Every line from the one with "nell’interazione immunitaria, l’ipotesi" through the end of the entries below should be written out exactly; the pictures should not.
***** Dataset entries
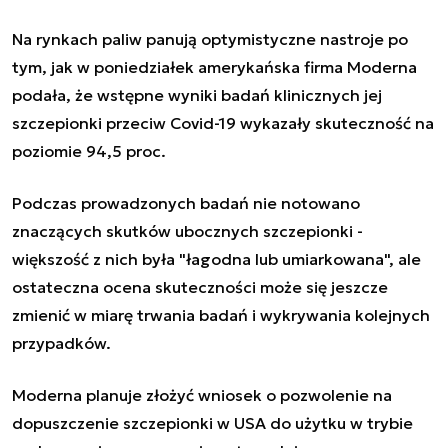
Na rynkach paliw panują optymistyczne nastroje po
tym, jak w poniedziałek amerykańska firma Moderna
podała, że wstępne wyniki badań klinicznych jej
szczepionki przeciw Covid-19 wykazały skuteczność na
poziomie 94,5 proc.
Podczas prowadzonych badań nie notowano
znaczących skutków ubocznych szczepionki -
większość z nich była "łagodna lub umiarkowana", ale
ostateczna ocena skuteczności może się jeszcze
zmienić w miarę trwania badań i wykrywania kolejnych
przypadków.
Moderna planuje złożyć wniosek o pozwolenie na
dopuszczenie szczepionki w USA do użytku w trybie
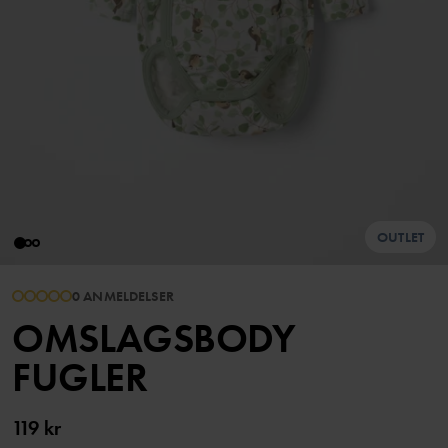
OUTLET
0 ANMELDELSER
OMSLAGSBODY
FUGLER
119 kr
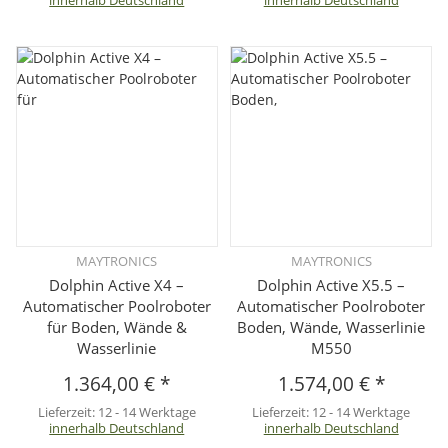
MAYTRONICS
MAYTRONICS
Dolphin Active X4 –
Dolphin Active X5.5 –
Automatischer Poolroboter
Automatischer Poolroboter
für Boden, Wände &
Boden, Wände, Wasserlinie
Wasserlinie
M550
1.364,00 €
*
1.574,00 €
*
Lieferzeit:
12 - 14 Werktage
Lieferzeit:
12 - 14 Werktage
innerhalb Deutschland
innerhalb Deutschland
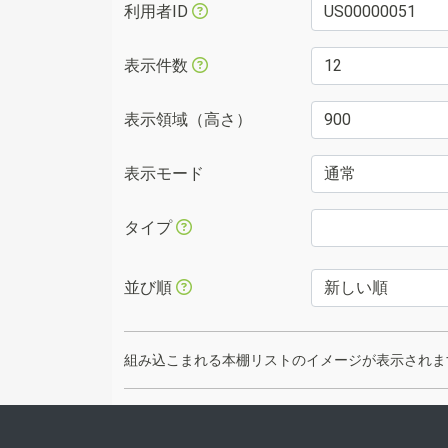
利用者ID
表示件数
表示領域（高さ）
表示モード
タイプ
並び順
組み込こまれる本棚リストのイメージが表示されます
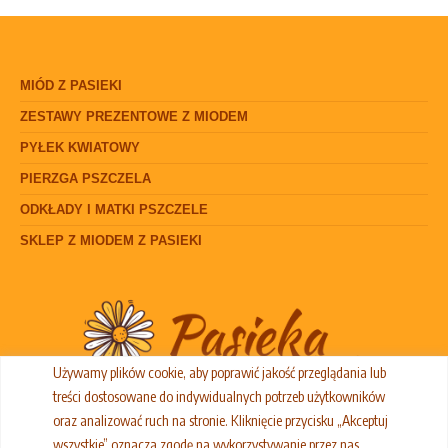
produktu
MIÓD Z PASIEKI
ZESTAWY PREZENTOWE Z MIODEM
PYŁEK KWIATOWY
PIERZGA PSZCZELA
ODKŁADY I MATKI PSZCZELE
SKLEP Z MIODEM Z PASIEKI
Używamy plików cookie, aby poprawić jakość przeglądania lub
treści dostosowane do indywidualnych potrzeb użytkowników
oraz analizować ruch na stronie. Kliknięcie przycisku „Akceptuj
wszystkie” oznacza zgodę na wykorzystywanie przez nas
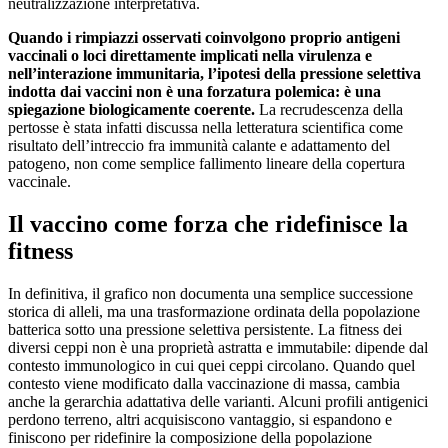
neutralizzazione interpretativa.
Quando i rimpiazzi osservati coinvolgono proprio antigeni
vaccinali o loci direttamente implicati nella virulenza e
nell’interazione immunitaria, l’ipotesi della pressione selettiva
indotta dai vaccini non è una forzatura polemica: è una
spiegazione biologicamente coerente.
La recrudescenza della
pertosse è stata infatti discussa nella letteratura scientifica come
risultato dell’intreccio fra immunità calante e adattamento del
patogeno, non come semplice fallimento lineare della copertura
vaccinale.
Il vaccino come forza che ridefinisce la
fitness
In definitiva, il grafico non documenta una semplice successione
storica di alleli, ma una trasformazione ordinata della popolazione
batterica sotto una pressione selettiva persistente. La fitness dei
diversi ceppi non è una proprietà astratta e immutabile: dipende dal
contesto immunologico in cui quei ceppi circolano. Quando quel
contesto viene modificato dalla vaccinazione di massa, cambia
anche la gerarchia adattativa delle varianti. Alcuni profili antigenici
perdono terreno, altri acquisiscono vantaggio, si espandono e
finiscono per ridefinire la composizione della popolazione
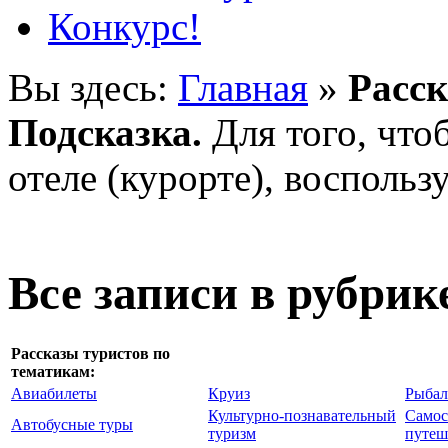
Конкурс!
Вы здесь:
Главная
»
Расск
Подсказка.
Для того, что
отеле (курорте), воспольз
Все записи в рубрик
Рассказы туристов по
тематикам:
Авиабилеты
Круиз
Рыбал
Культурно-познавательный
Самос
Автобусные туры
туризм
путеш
**********
### Answer to this problem
nell’interazione immunitaria, l’ipotesi della pressione selettiva
indotta dai vaccini non è una forzatura polemica: è una
spiegazione biologicamente coerente.
La recrudescenza della
pertosse è stata infatti discussa nella letteratura scientifica come
risultato dell’intreccio fra immunità calante e adattamento del
patogeno, non come semplice fallimento lineare della copertura
vaccinale.
Il vaccino come forza che ridefinisce la
fitness
In definitiva, il grafico non documenta una semplice successione
storica di alleli, ma una trasformazione ordinata della popolazione
batterica sotto una pressione selettiva persistente. La fitness dei
diversi ceppi non è una proprietà astratta e immutabile: dipende dal
contesto immunologico in cui quei ceppi circolano. Quando quel
contesto viene modificato dalla vaccinazione di massa, cambia
anche la gerarchia adattativa delle varianti. Alcuni profili antigenici
perdono terreno, altri acquisiscono vantaggio, si espandono e
finiscono per ridefinire la composizione della popolazione
Конкурс!
Вы здесь:
Главная
»
Расск
Подсказка.
Для того, что
отеле (курорте), воспольз
Все записи в рубрик
Рассказы туристов по
тематикам:
Авиабилеты
Круиз
Рыбал
Культурно-познавательный
Самос
Автобусные туры
туризм
путеш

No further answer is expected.